Thinking Deeply about IDs, Names, and Renaming

Published on August 20, 2024

A guide to handle name/ID changes

The Problem

As we have discussed before, when designing systems, we should carefully consider aspects that are difficult to change later. Names are one such consideration.

Names play a crucial role in our architecture, and there are two related concepts to keep in mind:

Names: These are intended for human use. When users interact with the system and create entities (such as a service, a reservation, or a document), they want to name them to make them easier to find. However, users often need to rename entities because initial names may be incorrect or not thoughtfully chosen.
IDs: Systems also need to keep track of entities, which is where IDs come in. Unlike names, IDs are not meant to be human-readable; they need to be unique identifiers that the system uses across the entire architecture.

IDs must be unique. Fixing duplicate or inconsistent IDs (e.g., IDs that are not associated with anything or associated with more than one thing) later is difficult or impossible without manual intervention. We must prevent such issues from occurring, as they can affect system correctness and lead to data loss or corruption during migrations or backups. Ensuring the uniqueness and consistency of IDs is a key design goal of any architecture.
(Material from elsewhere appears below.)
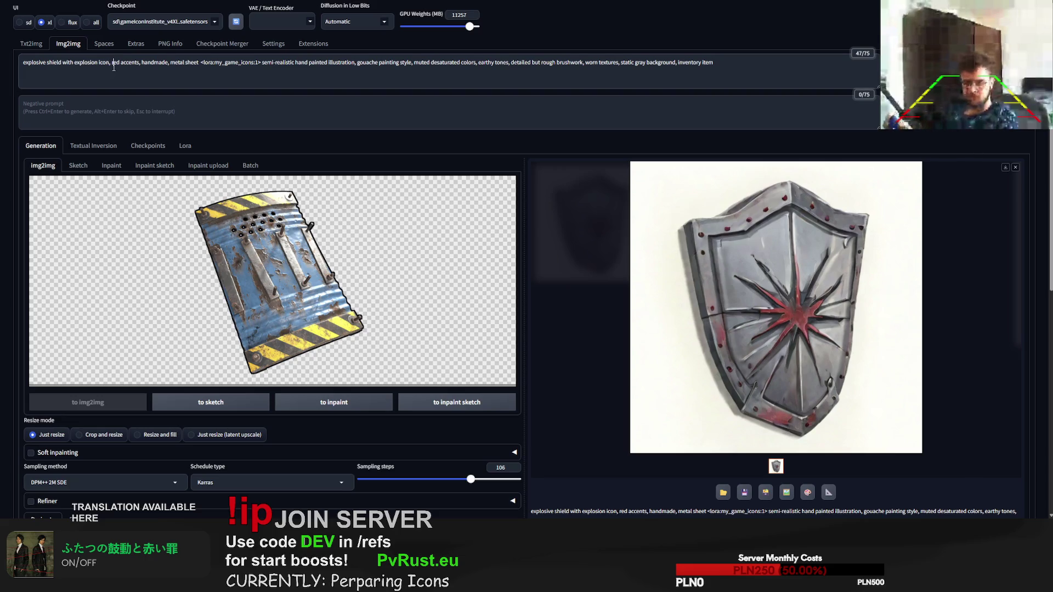
Step: In txt2img, replace the shield description with 'fishing rod belt holder' and generate
{"action": "key", "text": "ctrl+a"}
Many designs use names as IDs, which introduces several complexities:

Personal Identifiable Information (PII): Users may include PII (subject to GDPR regulations) in their names. If this happens without our knowledge, we cannot manage that information correctly.
Name Changes: If names serve as IDs and can change, this creates complexity. For instance, when an ID changes, the system must search for and update all instances of that ID.
Log and Audit Management: When IDs change, logs and audit entries may still reference the old ID, complicating the mapping and management of these records to the new ID.
Namespaces and Collisions: A collection of names is called a namespace. Some namespaces are shared among multiple users, such as URL paths in REST design. Shared namespaces can lead to name collisions when two users use the same name.
API Dependencies: Names or IDs are often used in APIs. If these names change, any application relying on those APIs can break. Similarly, if names are part of the hierarchy used to implement permissions, changes can disrupt dependent applications.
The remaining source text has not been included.